Spatial Dimension As Indicator for Social Roles: Between Work and Family

Friday, June 24, 2016: 9:00 AM-10:30 AM
832 Barrows (Barrows Hall)
Loic Trabut, Institut National d'Etudes Démographiques, Paris, France; Centre d'Etudes de l'Emploi, Noisy le grand, France
The care of a frail elderly still remains the task of family members (children and spouses) despite the development of social policies aimed at financing an ever-insufficient professional help. Concurrently the adjustments on the labor market in the West postpone the retirement age, prolonging the period in which children are exercising labor activity and volunteer support to a dependent parent. Some scholars call this phenomena “double burden”. These situations often apply to women. Even though scholars already work on this, we would like to revisit this issue in the light of demographic and geographic dimensions of the family.

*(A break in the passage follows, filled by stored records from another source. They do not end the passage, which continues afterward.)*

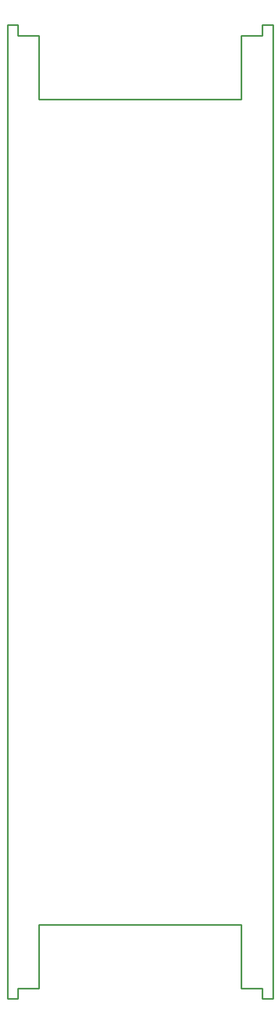
<source format=gbr>
%TF.GenerationSoftware,KiCad,Pcbnew,(5.1.6)-1*%
%TF.CreationDate,2020-10-09T22:46:55+01:00*%
%TF.ProjectId,LED Panel,4c454420-5061-46e6-956c-2e6b69636164,rev?*%
%TF.SameCoordinates,Original*%
%TF.FileFunction,Profile,NP*%
%FSLAX46Y46*%
G04 Gerber Fmt 4.6, Leading zero omitted, Abs format (unit mm)*
G04 Created by KiCad (PCBNEW (5.1.6)-1) date 2020-10-09 22:46:55*
%MOMM*%
%LPD*%
G01*
G04 APERTURE LIST*
%TA.AperFunction,Profile*%
%ADD10C,0.254000*%
%TD*%
G04 APERTURE END LIST*
D10*
X146040000Y-164039999D02*
X146040000Y-174040000D01*
X149340000Y-174040000D02*
X149340000Y-175690000D01*
X146040000Y-164039999D02*
X114290000Y-164039999D01*
X149340000Y-174040000D02*
X146040000Y-174040000D01*
X110990000Y-24590000D02*
X110990000Y-22940000D01*
X109340000Y-22940000D02*
X109340000Y-175690000D01*
X114290000Y-174040000D02*
X110990000Y-174040000D01*
X149340000Y-24590000D02*
X146040000Y-24590000D01*
X150990000Y-175690000D02*
X150990000Y-22940000D01*
X150990000Y-22940000D02*
X149340000Y-22940000D01*
X149340000Y-24590000D02*
X149340000Y-22940000D01*
X146040000Y-34590001D02*
X146040000Y-24590000D01*
X146040000Y-34590001D02*
X114290000Y-34590001D01*
X109340000Y-175690000D02*
X110990000Y-175690000D01*
X114290000Y-34590001D02*
X114290000Y-24590000D01*
X114290000Y-24590000D02*
X110990000Y-24590000D01*
X110990000Y-22940000D02*
X109340000Y-22940000D01*
X110990000Y-174040000D02*
X110990000Y-175690000D01*
X114290000Y-164039999D02*
X114290000Y-174040000D01*
X149340000Y-175690000D02*
X150990000Y-175690000D01*
M02*

</source>
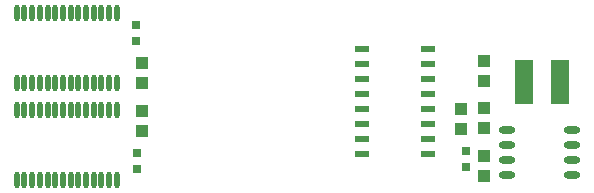
<source format=gbp>
G04*
G04 #@! TF.GenerationSoftware,Altium Limited,Altium Designer,22.5.1 (42)*
G04*
G04 Layer_Color=128*
%FSLAX25Y25*%
%MOIN*%
G70*
G04*
G04 #@! TF.SameCoordinates,6DAD0714-FCB9-4B36-A7BF-7B223F3C5BEE*
G04*
G04*
G04 #@! TF.FilePolarity,Positive*
G04*
G01*
G75*
%ADD16R,0.03937X0.04331*%
%ADD17R,0.03000X0.03000*%
%ADD76O,0.01772X0.05512*%
%ADD77R,0.04724X0.02362*%
%ADD78O,0.05512X0.02362*%
%ADD79R,0.05906X0.14567*%
D16*
X155000Y67000D02*
D03*
Y73693D02*
D03*
X162500Y67154D02*
D03*
Y73847D02*
D03*
Y83000D02*
D03*
Y89693D02*
D03*
Y51307D02*
D03*
Y58000D02*
D03*
X48500Y82307D02*
D03*
Y89000D02*
D03*
Y66307D02*
D03*
Y73000D02*
D03*
D17*
X156500Y54244D02*
D03*
Y59756D02*
D03*
X46500Y96244D02*
D03*
Y101756D02*
D03*
X47000Y59012D02*
D03*
Y53500D02*
D03*
D76*
X40134Y82386D02*
D03*
X37575D02*
D03*
X35016D02*
D03*
X32457D02*
D03*
X29898D02*
D03*
X27339D02*
D03*
X24780D02*
D03*
X22220D02*
D03*
X19661D02*
D03*
X17102D02*
D03*
X14543D02*
D03*
X11984D02*
D03*
X9425D02*
D03*
X6866D02*
D03*
X40134Y105614D02*
D03*
X37575D02*
D03*
X35016D02*
D03*
X32457D02*
D03*
X29898D02*
D03*
X27339D02*
D03*
X24780D02*
D03*
X22220D02*
D03*
X19661D02*
D03*
X17102D02*
D03*
X14543D02*
D03*
X11984D02*
D03*
X9425D02*
D03*
X6866D02*
D03*
Y73114D02*
D03*
X9425D02*
D03*
X11984D02*
D03*
X14543D02*
D03*
X17102D02*
D03*
X19661D02*
D03*
X22220D02*
D03*
X24780D02*
D03*
X27339D02*
D03*
X29898D02*
D03*
X32457D02*
D03*
X35016D02*
D03*
X37575D02*
D03*
X40134D02*
D03*
X6866Y49886D02*
D03*
X9425D02*
D03*
X11984D02*
D03*
X14543D02*
D03*
X17102D02*
D03*
X19661D02*
D03*
X22220D02*
D03*
X24780D02*
D03*
X27339D02*
D03*
X29898D02*
D03*
X32457D02*
D03*
X35016D02*
D03*
X37575D02*
D03*
X40134D02*
D03*
D77*
X144047Y93500D02*
D03*
Y88500D02*
D03*
Y83500D02*
D03*
Y78500D02*
D03*
Y73500D02*
D03*
Y68500D02*
D03*
Y63500D02*
D03*
Y58500D02*
D03*
X122000D02*
D03*
Y63500D02*
D03*
Y68500D02*
D03*
Y73500D02*
D03*
Y78500D02*
D03*
Y83500D02*
D03*
Y88500D02*
D03*
Y93500D02*
D03*
D78*
X170173Y51500D02*
D03*
Y56500D02*
D03*
Y61500D02*
D03*
Y66500D02*
D03*
X191827Y51500D02*
D03*
Y56500D02*
D03*
Y61500D02*
D03*
Y66500D02*
D03*
D79*
X188000Y82500D02*
D03*
X175795D02*
D03*
M02*

</source>
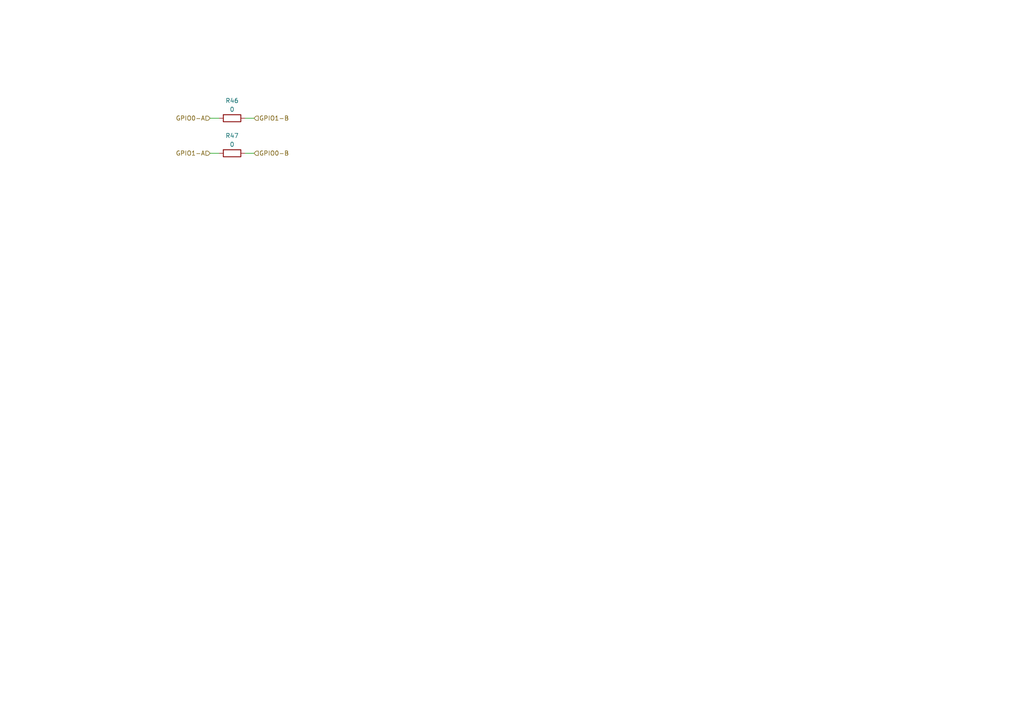
<source format=kicad_sch>
(kicad_sch (version 20230121) (generator eeschema)

  (uuid 2e298d46-4335-419c-b46f-9fda180e6972)

  (paper "A4")

  


  (wire (pts (xy 71.12 44.45) (xy 73.66 44.45))
    (stroke (width 0) (type default))
    (uuid 54802d84-705c-4246-9b32-a1c795f4a102)
  )
  (wire (pts (xy 71.12 34.29) (xy 73.66 34.29))
    (stroke (width 0) (type default))
    (uuid 895b79b4-7954-488e-b0e9-f56c121a6813)
  )
  (wire (pts (xy 60.96 34.29) (xy 63.5 34.29))
    (stroke (width 0) (type default))
    (uuid a458f674-586b-4ae4-a8d9-0c11a64e7ff3)
  )
  (wire (pts (xy 60.96 44.45) (xy 63.5 44.45))
    (stroke (width 0) (type default))
    (uuid d9b0d573-9774-4c7c-a456-307e1a6aebc8)
  )

  (hierarchical_label "GPIO0-A" (shape input) (at 60.96 34.29 180) (fields_autoplaced)
    (effects (font (size 1.27 1.27)) (justify right))
    (uuid 1e70310a-1f62-4f1c-aa28-014cd90d25bd)
  )
  (hierarchical_label "GPIO1-A" (shape input) (at 60.96 44.45 180) (fields_autoplaced)
    (effects (font (size 1.27 1.27)) (justify right))
    (uuid 67bfdc5d-50fa-42b6-8b8e-a1afef43b030)
  )
  (hierarchical_label "GPIO1-B" (shape input) (at 73.66 34.29 0) (fields_autoplaced)
    (effects (font (size 1.27 1.27)) (justify left))
    (uuid 80852754-88f0-4ac8-a8e3-b899ffb212a6)
  )
  (hierarchical_label "GPIO0-B" (shape input) (at 73.66 44.45 0) (fields_autoplaced)
    (effects (font (size 1.27 1.27)) (justify left))
    (uuid bebd8d64-f9ed-41a1-9b4c-ef6374fd8fee)
  )

  (symbol (lib_id "Device:R") (at 67.31 34.29 90) (unit 1)
    (in_bom yes) (on_board yes) (dnp no)
    (uuid 4c56d98f-8631-4cf2-ad16-36e6b63685f3)
    (property "Reference" "R46" (at 67.31 29.21 90)
      (effects (font (size 1.27 1.27)))
    )
    (property "Value" "0" (at 67.31 31.75 90)
      (effects (font (size 1.27 1.27)))
    )
    (property "Footprint" "Resistor_THT:R_Axial_DIN0207_L6.3mm_D2.5mm_P10.16mm_Horizontal" (at 67.31 36.068 90)
      (effects (font (size 1.27 1.27)) hide)
    )
    (property "Datasheet" "~" (at 67.31 34.29 0)
      (effects (font (size 1.27 1.27)) hide)
    )
    (pin "1" (uuid d79d5bc6-cdef-4c8f-b30c-c4a2eec143f6))
    (pin "2" (uuid 1f7efa59-f5c3-4b64-b362-a60e216923ae))
    (instances
      (project "ROSE-PILK_v1"
        (path "/3dfb9737-68ba-4ca9-8085-72e4f57f9e50/47bf5c44-9f46-40eb-9079-d0aa3a0f2164"
          (reference "R46") (unit 1)
        )
      )
    )
  )

  (symbol (lib_id "Device:R") (at 67.31 44.45 90) (unit 1)
    (in_bom yes) (on_board yes) (dnp no)
    (uuid 97b989a4-2013-4d9f-8aa5-84185a109d04)
    (property "Reference" "R47" (at 67.31 39.37 90)
      (effects (font (size 1.27 1.27)))
    )
    (property "Value" "0" (at 67.31 41.91 90)
      (effects (font (size 1.27 1.27)))
    )
    (property "Footprint" "Resistor_THT:R_Axial_DIN0207_L6.3mm_D2.5mm_P10.16mm_Horizontal" (at 67.31 46.228 90)
      (effects (font (size 1.27 1.27)) hide)
    )
    (property "Datasheet" "~" (at 67.31 44.45 0)
      (effects (font (size 1.27 1.27)) hide)
    )
    (pin "1" (uuid 42bac753-4d0e-4160-b55c-5b99e1191cd3))
    (pin "2" (uuid 58a9ff74-293b-494a-8a5e-4698e8a4ffe3))
    (instances
      (project "ROSE-PILK_v1"
        (path "/3dfb9737-68ba-4ca9-8085-72e4f57f9e50/47bf5c44-9f46-40eb-9079-d0aa3a0f2164"
          (reference "R47") (unit 1)
        )
      )
    )
  )
)

</source>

In 2011 the average distance between a person aged 75 and his/her children was more than 117 kilometers in France. This distance varies according the number of children of the elderly and varies between the siblings. This result should be taken in account when describing possibilities of mobilization of material assistance provided by children.

 Our goal is to identify a typology of family arrangements. We will test two hypotheses:

- The geographic arrangements is dependent on the labor markets characteristics. Differences between territories should influence the geographical position of the children.

- Within these geographic arrangements, the demographic and social characteristics of the individuals play a role in the assignment of geographic positions. The spatial distribution may reveal social arrangements. We will pay special attention to gender regarding this question. Is the “possibility” to take care an elderly and to work at the same time correlated to living close by and access to a poorest labor market?

This study will take advantage of the family and housing survey (encompassing 350 000 individuals), which provides information about the geographical position of family members living in France. We will be able to observe different patterns surrounding the elderly aged 75 years old and over. Family surveys have been associated to the census since 1954, each round exploring a particular theme linked to the core of the questions destined to identify configurations of family organization. It is one of the French National Statistical Institute's oldest sample surveys. Its objective is to inform on family formation, allowing the study of birth timing, types of partnership, remarriage, and family living arrangements. The Family survey demographic questionnaire is addressed to men as well as women over 18 years old living in ordinary households.

In this presentation, after giving a detailed presentation of the family and housing survey, we will explore two types of issues. The first relates to how family members are influenced in choosing their localization by the social economic context and what type of patterns we can observe. The second relates to the correlation between individual characteristics and their position within the patterns of family organization observed.